Consider, for example, how many apps and services started taking two-factor authentication seriously
in the wake of “celebgate.” This is a common-sense solution that provides users with a notification if somebody other than them attempts entry into one of their accounts. Put simply, it sends the user a one-time code they need to enter at login.
This obviously adds an extra step to the login process — and another barrier to a truly seamless UX — but even if you’re not turning it on by default, it should still be a promoted option. And while you’re at it, since we’re talking about quality UX, consider how most people are going to interact with these “code prompts” when they arrive. Generally, they’re sent to the user’s smartphone via standard text message.

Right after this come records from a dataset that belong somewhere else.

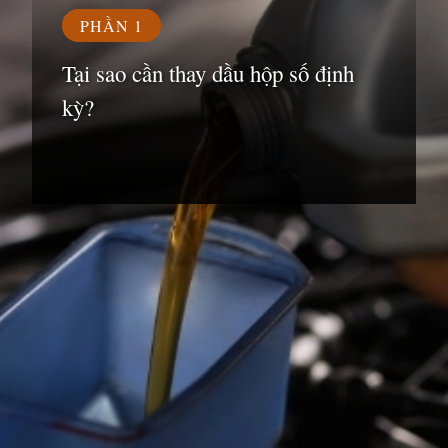
PHẦN 1
Tại sao cần thay dầu hộp số định
kỳ?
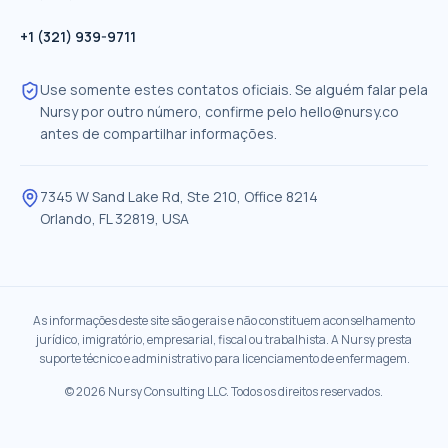
+1 (321) 939-9711
Use somente estes contatos oficiais. Se alguém falar pela
Nursy por outro número, confirme pelo
hello@nursy.co
antes de compartilhar informações.
7345 W Sand Lake Rd, Ste 210, Office 8214
Orlando
,
FL
32819
,
USA
As informações deste site são gerais e não constituem aconselhamento
jurídico, imigratório, empresarial, fiscal ou trabalhista. A Nursy presta
suporte técnico e administrativo para licenciamento de enfermagem.
© 2026 Nursy Consulting LLC. Todos os direitos reservados.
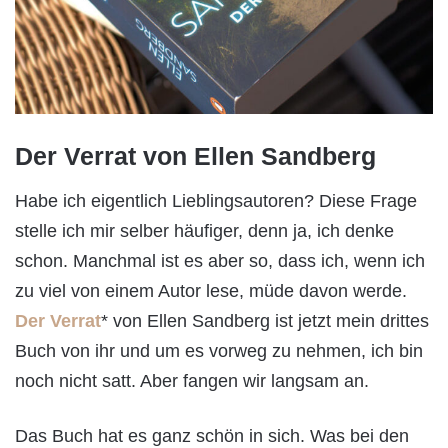
Der Verrat von Ellen Sandberg
Habe ich eigentlich Lieblingsautoren? Diese Frage
stelle ich mir selber häufiger, denn ja, ich denke
schon. Manchmal ist es aber so, dass ich, wenn ich
zu viel von einem Autor lese, müde davon werde.
Der Verrat
* von Ellen Sandberg ist jetzt mein drittes
Buch von ihr und um es vorweg zu nehmen, ich bin
noch nicht satt. Aber fangen wir langsam an.
Das Buch hat es ganz schön in sich. Was bei den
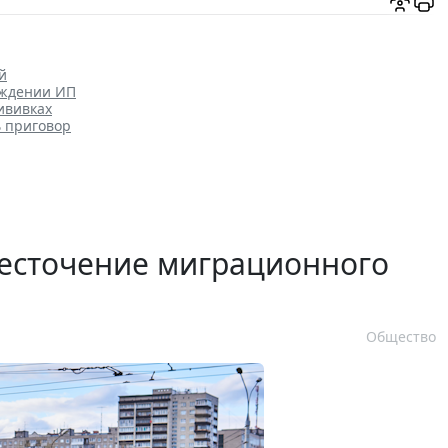
й
уждении ИП
ививках
ь приговор
есточение миграционного
Общество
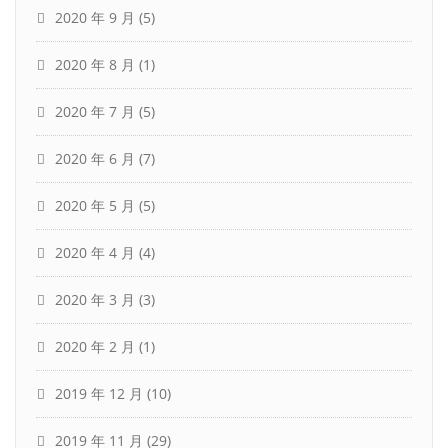
2020 年 9 月
(5)
2020 年 8 月
(1)
2020 年 7 月
(5)
2020 年 6 月
(7)
2020 年 5 月
(5)
2020 年 4 月
(4)
2020 年 3 月
(3)
2020 年 2 月
(1)
2019 年 12 月
(10)
2019 年 11 月
(29)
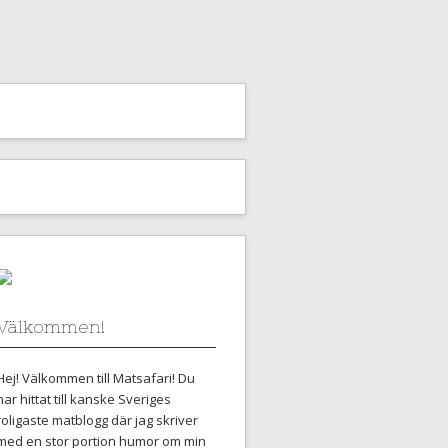
Välkommen!
Hej! Välkommen till Matsafari! Du
har hittat till kanske Sveriges
roligaste matblogg där jag skriver
med en stor portion humor om min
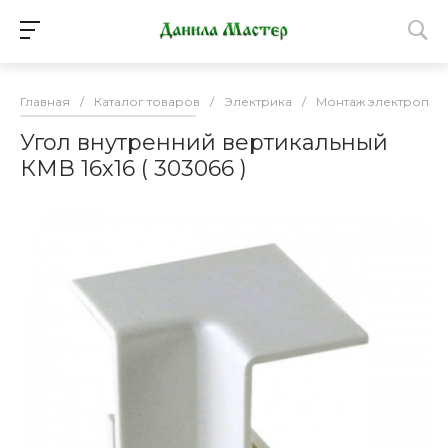
Главная
/
Каталог товаров
/
Электрика
/
Монтаж электропро
Угол внутренний вертикальный
КМВ 16х16 ( 303066 )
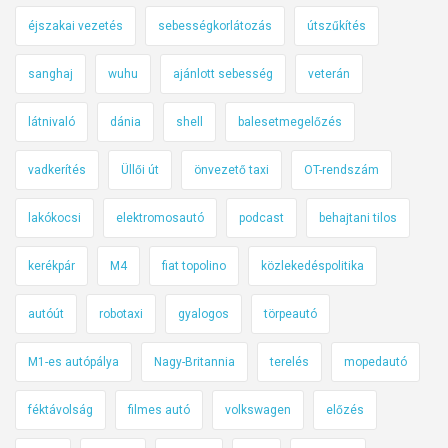
éjszakai vezetés
sebességkorlátozás
útszűkítés
sanghaj
wuhu
ajánlott sebesség
veterán
látnivaló
dánia
shell
balesetmegelőzés
vadkerítés
Üllői út
önvezető taxi
OT-rendszám
lakókocsi
elektromosautó
podcast
behajtani tilos
kerékpár
M4
fiat topolino
közlekedéspolitika
autóút
robotaxi
gyalogos
törpeautó
M1-es autópálya
Nagy-Britannia
terelés
mopedautó
féktávolság
filmes autó
volkswagen
előzés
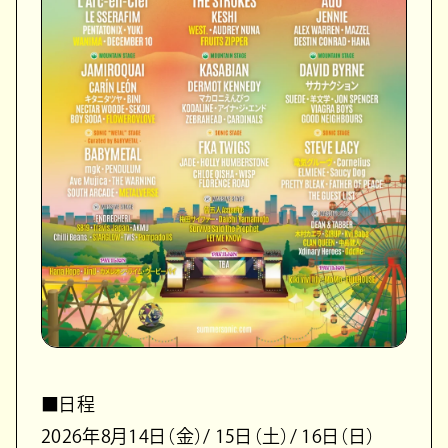
■日程
2026年8月14日（金）/ 15日（土）/ 16日（日）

This is where knowing your users come in handy:
- If they’re likely to be accessing their account on a laptop or desktop computer, referring to their phones to retrieve their one-time login code is going to take them out of the experience.
- Make sure you keep that downtime to a minimum by issuing codes that aren’t longer than they need to be or that have a kind of rhythm to them, making them easy to remember long enough to transcribe on the main device they’re working with.
5. Create a Unified, Multi-Device Experience
Ubiquitous computing is finally here. Most of us spend a majority of our waking hours near our phones and then go home to our laptops or iPads. The world’s tech giants are even throwing their weight behind driverless cars
in the hopes of becoming our four-wheeled operating system of choice.
And that’s where the UX and security dilemma really comes to a head. All of these digital portals come in different form factors, with varied screen sizes and different capabilities. As a result, it’s more important than ever to create a user experience that unites all of these devices and makes the process of navigating security a familiar one, no matter where they are or which device they’re using at the time.
Consider Apple’s approach. While most people upgrade their phones on a regular basis, there are always going to be holdouts with hardware a couple generations old. So while your iPhone 7 might take advantage of the built-in fingerprint scanner, your partner might still be using their four-digit passcode on their iPhone 4s.
And there’s nothing wrong with that. The point is, the newer devices still have the option to fall back to the older-style passcode, and the software bundled with that new phone doesn’t become unusable for people with older hardware.
Finding the Balance
Clearly, UX demands great attention to detail, and coupled with modern security concerns, you’re going to have your work cut out for you. But if you keep these basic tenets in mind, you should be able to find a comfortable balance in no time — and safeguard the goodwill of your users while you’re at it.